→ DIRECTIONS
Find the lines in the records that carry the word "https". Copy each one.
-- Opening Marker --
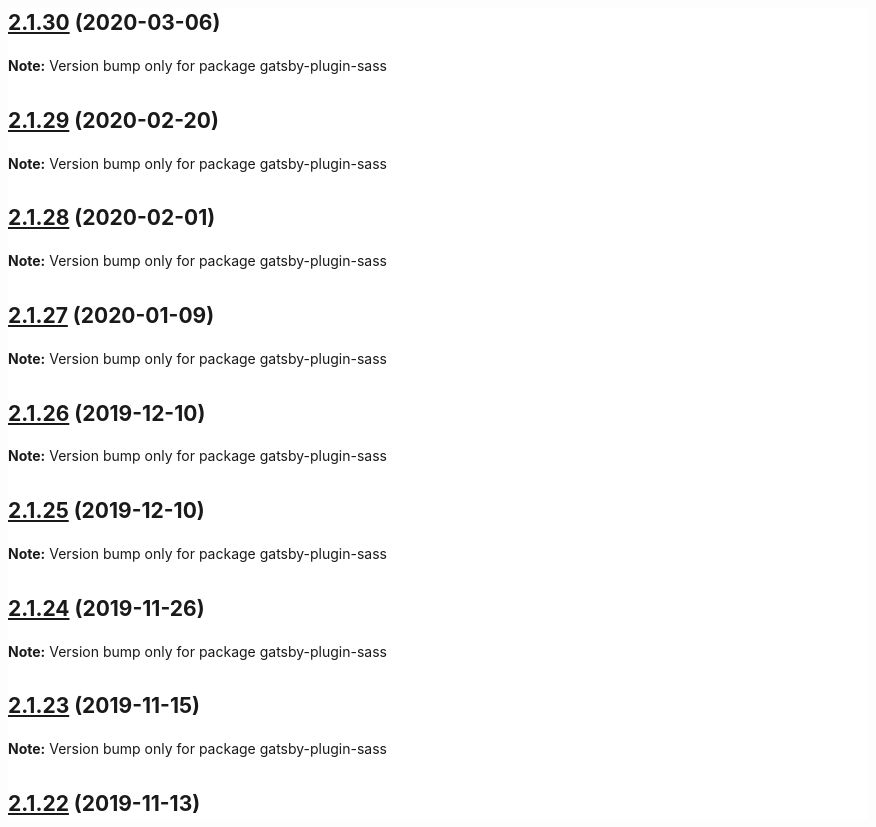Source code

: ## [2.1.30](https://github.com/gatsbyjs/gatsby/compare/gatsby-plugin-sass@2.1.29...gatsby-plugin-sass@2.1.30) (2020-03-06)

**Note:** Version bump only for package gatsby-plugin-sass

## [2.1.29](https://github.com/gatsbyjs/gatsby/compare/gatsby-plugin-sass@2.1.28...gatsby-plugin-sass@2.1.29) (2020-02-20)

**Note:** Version bump only for package gatsby-plugin-sass

## [2.1.28](https://github.com/gatsbyjs/gatsby/compare/gatsby-plugin-sass@2.1.27...gatsby-plugin-sass@2.1.28) (2020-02-01)

**Note:** Version bump only for package gatsby-plugin-sass

## [2.1.27](https://github.com/gatsbyjs/gatsby/compare/gatsby-plugin-sass@2.1.26...gatsby-plugin-sass@2.1.27) (2020-01-09)

**Note:** Version bump only for package gatsby-plugin-sass

## [2.1.26](https://github.com/gatsbyjs/gatsby/compare/gatsby-plugin-sass@2.1.24...gatsby-plugin-sass@2.1.26) (2019-12-10)

**Note:** Version bump only for package gatsby-plugin-sass

## [2.1.25](https://github.com/gatsbyjs/gatsby/compare/gatsby-plugin-sass@2.1.24...gatsby-plugin-sass@2.1.25) (2019-12-10)

**Note:** Version bump only for package gatsby-plugin-sass

## [2.1.24](https://github.com/gatsbyjs/gatsby/compare/gatsby-plugin-sass@2.1.23...gatsby-plugin-sass@2.1.24) (2019-11-26)

**Note:** Version bump only for package gatsby-plugin-sass

## [2.1.23](https://github.com/gatsbyjs/gatsby/compare/gatsby-plugin-sass@2.1.22...gatsby-plugin-sass@2.1.23) (2019-11-15)

**Note:** Version bump only for package gatsby-plugin-sass

## [2.1.22](https://github.com/gatsbyjs/gatsby/compare/gatsby-plugin-sass@2.1.21...gatsby-plugin-sass@2.1.22) (2019-11-13)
-- Closing Marker --
→ TASK ANSWER
: ## [2.1.30](https://github.com/gatsbyjs/gatsby/compare/gatsby-plugin-sass@2.1.29...gatsby-plugin-sass@2.1.30) (2020-03-06)
## [2.1.29](https://github.com/gatsbyjs/gatsby/compare/gatsby-plugin-sass@2.1.28...gatsby-plugin-sass@2.1.29) (2020-02-20)
## [2.1.28](https://github.com/gatsbyjs/gatsby/compare/gatsby-plugin-sass@2.1.27...gatsby-plugin-sass@2.1.28) (2020-02-01)
## [2.1.27](https://github.com/gatsbyjs/gatsby/compare/gatsby-plugin-sass@2.1.26...gatsby-plugin-sass@2.1.27) (2020-01-09)
## [2.1.26](https://github.com/gatsbyjs/gatsby/compare/gatsby-plugin-sass@2.1.24...gatsby-plugin-sass@2.1.26) (2019-12-10)
## [2.1.25](https://github.com/gatsbyjs/gatsby/compare/gatsby-plugin-sass@2.1.24...gatsby-plugin-sass@2.1.25) (2019-12-10)
## [2.1.24](https://github.com/gatsbyjs/gatsby/compare/gatsby-plugin-sass@2.1.23...gatsby-plugin-sass@2.1.24) (2019-11-26)
## [2.1.23](https://github.com/gatsbyjs/gatsby/compare/gatsby-plugin-sass@2.1.22...gatsby-plugin-sass@2.1.23) (2019-11-15)
## [2.1.22](https://github.com/gatsbyjs/gatsby/compare/gatsby-plugin-sass@2.1.21...gatsby-plugin-sass@2.1.22) (2019-11-13)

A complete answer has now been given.